Литмир - Электронная Библиотека
Содержание  
A
A

В кузове грузовика, набитом всякой всячиной, сидело уже немало товарищей по несчастью. На нас смотрели без особой симпатии, но один прилично одетый поляк обратился ко мне по-дружески. Через несколько минут он спросил меня, небритого и грязного бродягу: «Вы, вероятно, юрист?» Как я ни был истощен, в моем облике, видимо, осталось нечто, заставившее его сделать такое предположение. Язык ли то был или, может быть, логическая аргументация? Мой возраст собеседник оценил лет в пятьдесят. Тогда мне было 24 года. Переночевав вместе с другими беженцами в сарае, на следующий день мы прибыли в Люблин. Первую ночь мы провели в ужасной ночлежке, — до тех пор я знал о подобных домах только из пьесы Горького «На дне», — а затем получили скромное одноразовое пособие. Его хватило на дешевую одежду, которую мы купили на базарной площади. Теперь мы стали более похожими на людей. Мы посмотрели друг на друга и попытались слегка улыбнуться. Тося спросила: «Так что же, мы и вправду выжили?» Я сделал то, что не было обычным делом на улицах в те времена, — поцеловал Тосю. Проходивший мимо солдат постучал себя пальцем по лбу.
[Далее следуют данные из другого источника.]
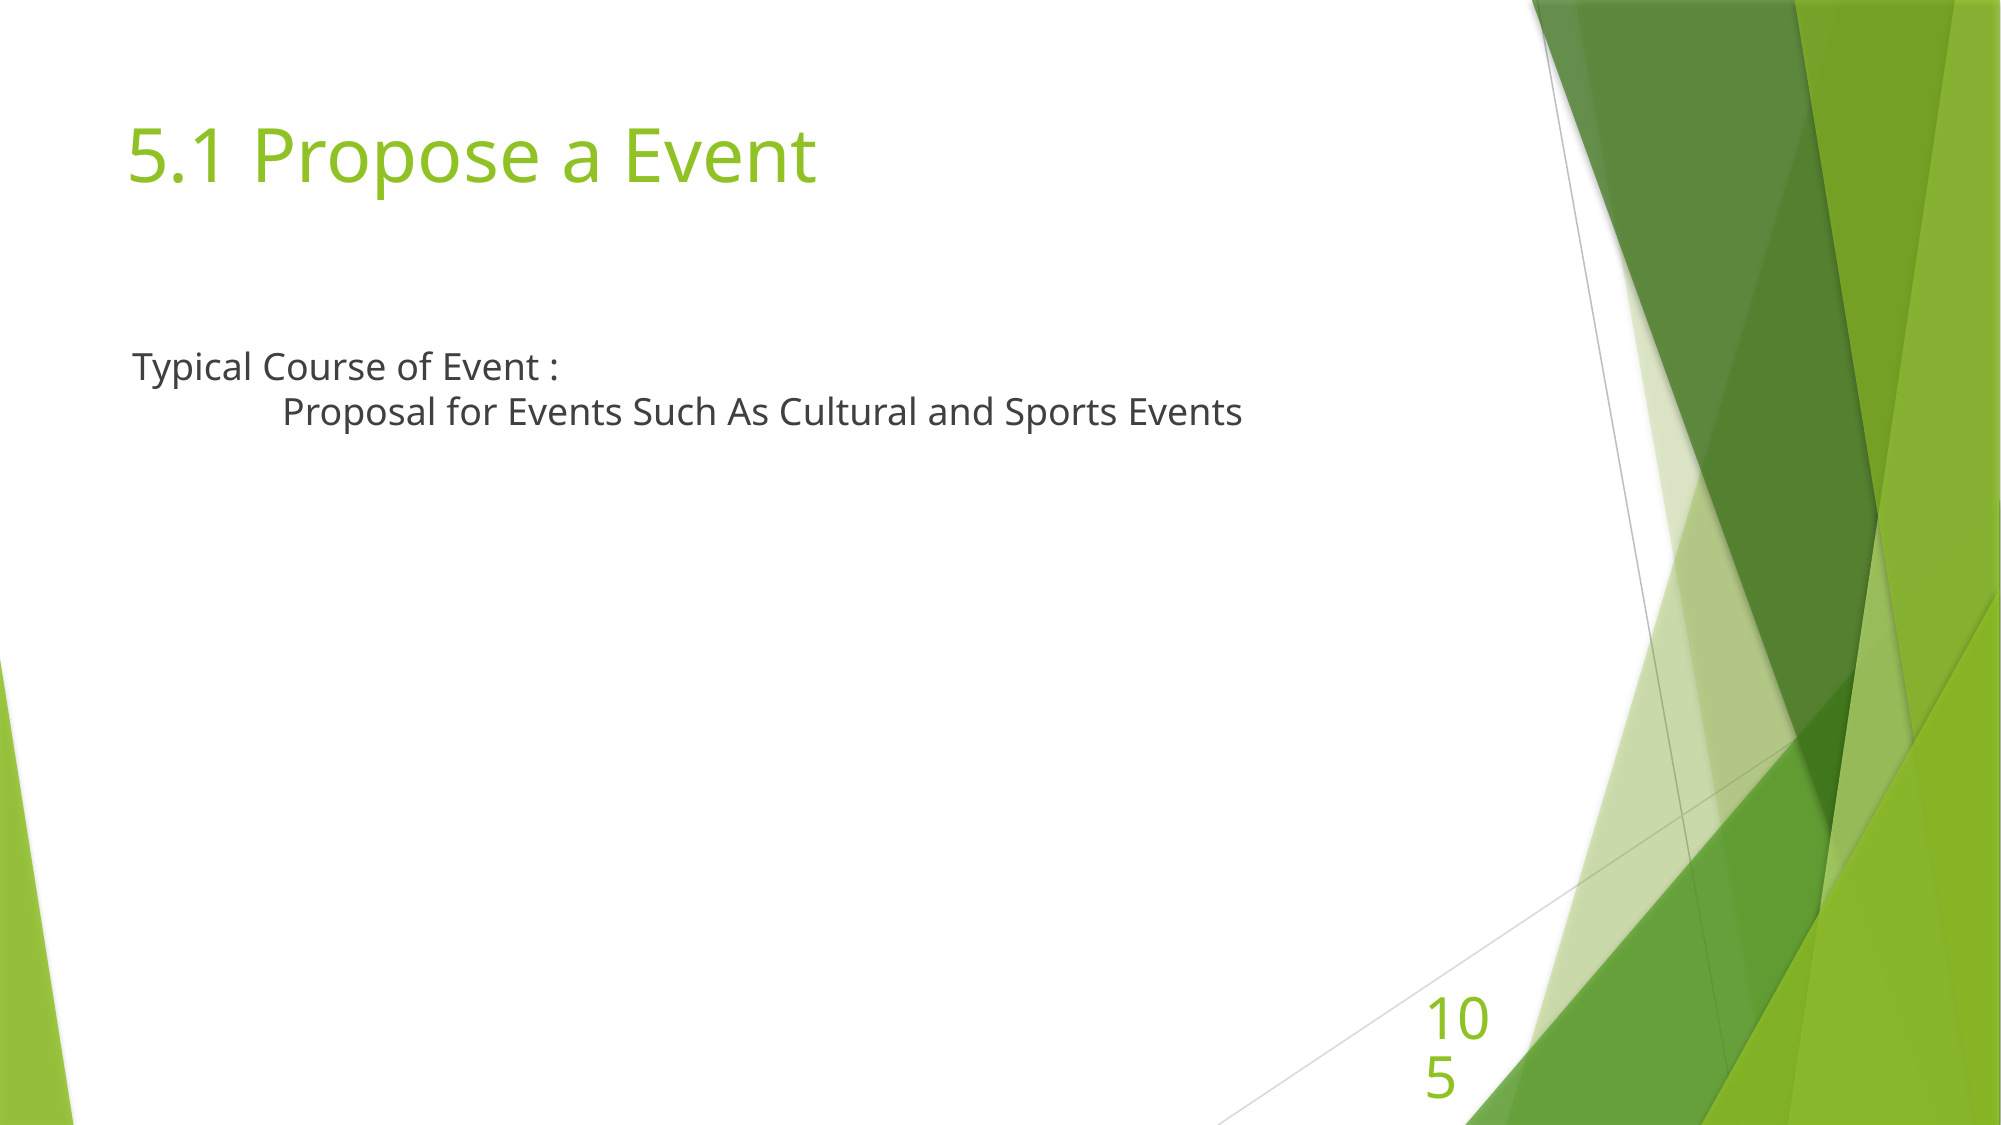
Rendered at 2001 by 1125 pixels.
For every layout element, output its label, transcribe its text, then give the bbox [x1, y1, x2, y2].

title 5.1 Propose a Event [111, 99, 1522, 317]
list Typical Course of Event : Proposal for Events Such As Cultural and Sports Events [117, 335, 1528, 973]
slide_number 105 [1409, 991, 1522, 1051]
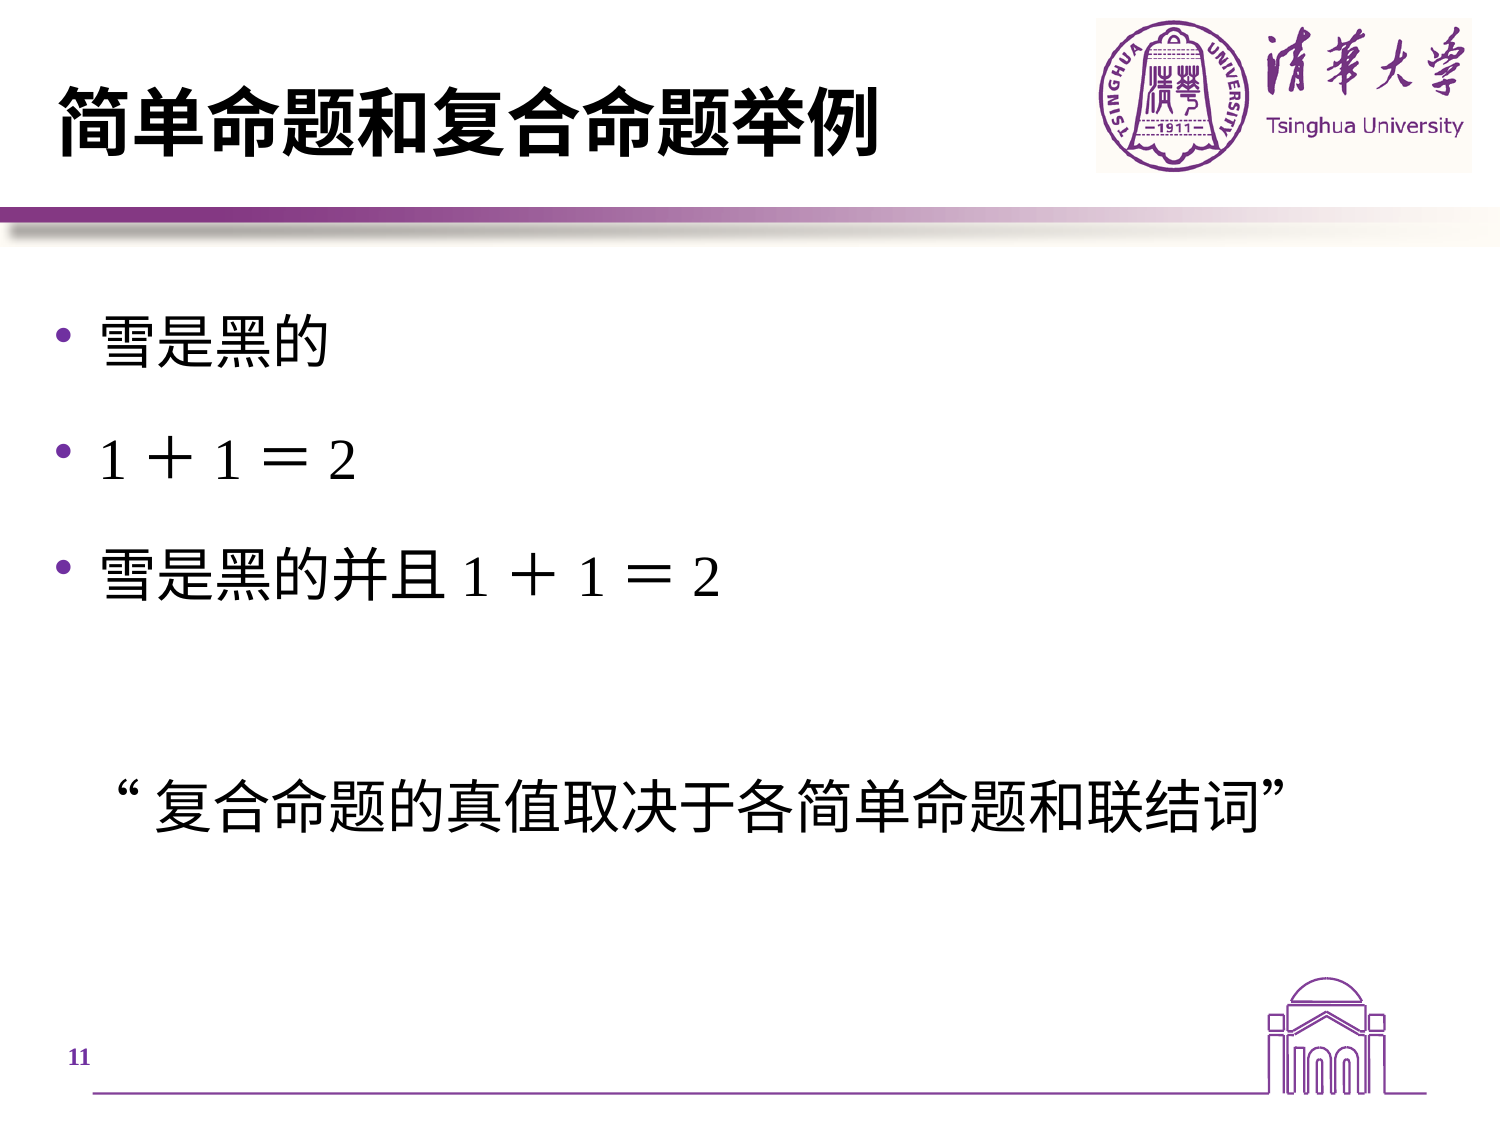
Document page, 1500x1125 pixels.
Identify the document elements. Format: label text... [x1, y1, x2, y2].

title 简单命题和复合命题举例 [41, 45, 1097, 197]
list 雪是黑的 1＋1＝2 雪是黑的并且1＋1＝2 “复合命题的真值取决于各简单命题和联结词” [41, 262, 1425, 1005]
picture [1096, 18, 1472, 173]
picture [0, 207, 1500, 247]
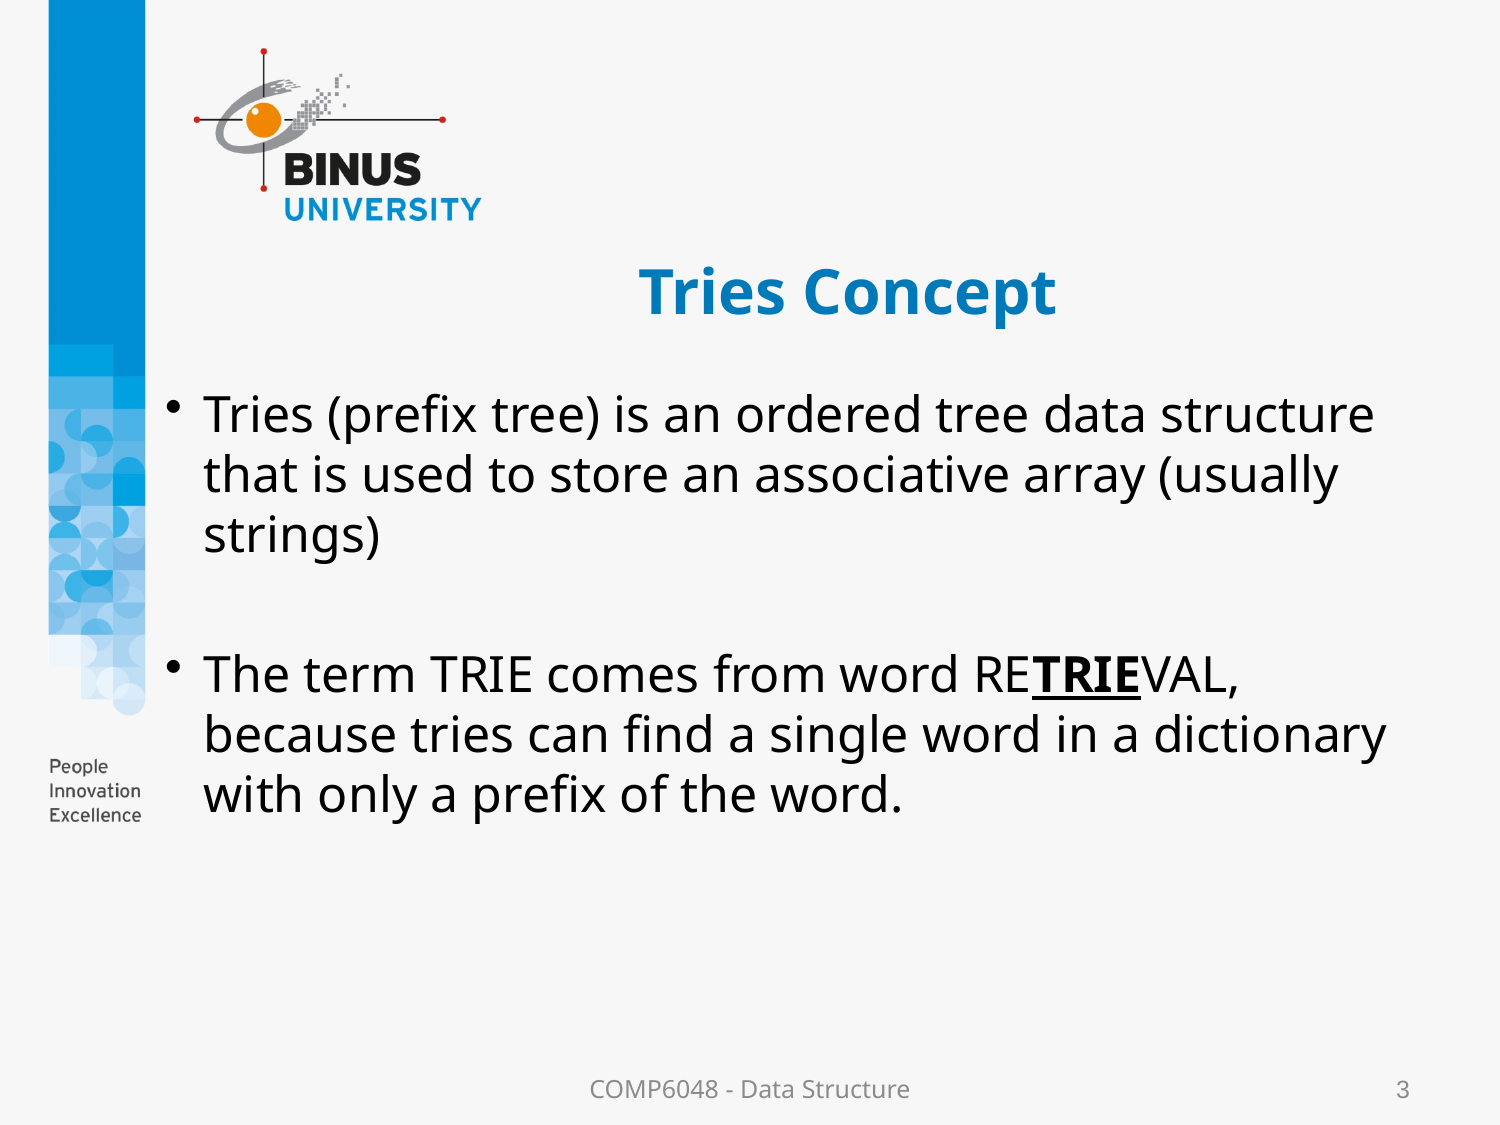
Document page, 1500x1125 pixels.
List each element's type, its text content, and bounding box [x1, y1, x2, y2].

list Tries (prefix tree) is an ordered tree data structure that is used to store an associative array (usually strings) The term TRIE comes from word RETRIEVAL, because tries can find a single word in a dictionary with only a prefix of the word. [150, 375, 1438, 986]
title Tries Concept [287, 224, 1409, 355]
picture [0, 0, 1500, 845]
footer COMP6048 - Data Structure [512, 1058, 988, 1119]
slide_number 3 [1074, 1058, 1425, 1119]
Несколько дней спустя мы добровольно пошли на военную службу, вступив в польскую армию. Она находилась под советским командованием, то есть была частью Красной армии. Сегодня это решение трудно понять. Во всяком случае, оно не имеет ничего общего с героизмом. Мы просто считали своей само собой разумевшейся обязанностью по меньшей мере под конец войны способствовать борьбе против тех, кто убил наших близких и мучил нас. Определенную роль при этом могло играть и то обстоятельство, что в армии можно было получить пропитание и форму.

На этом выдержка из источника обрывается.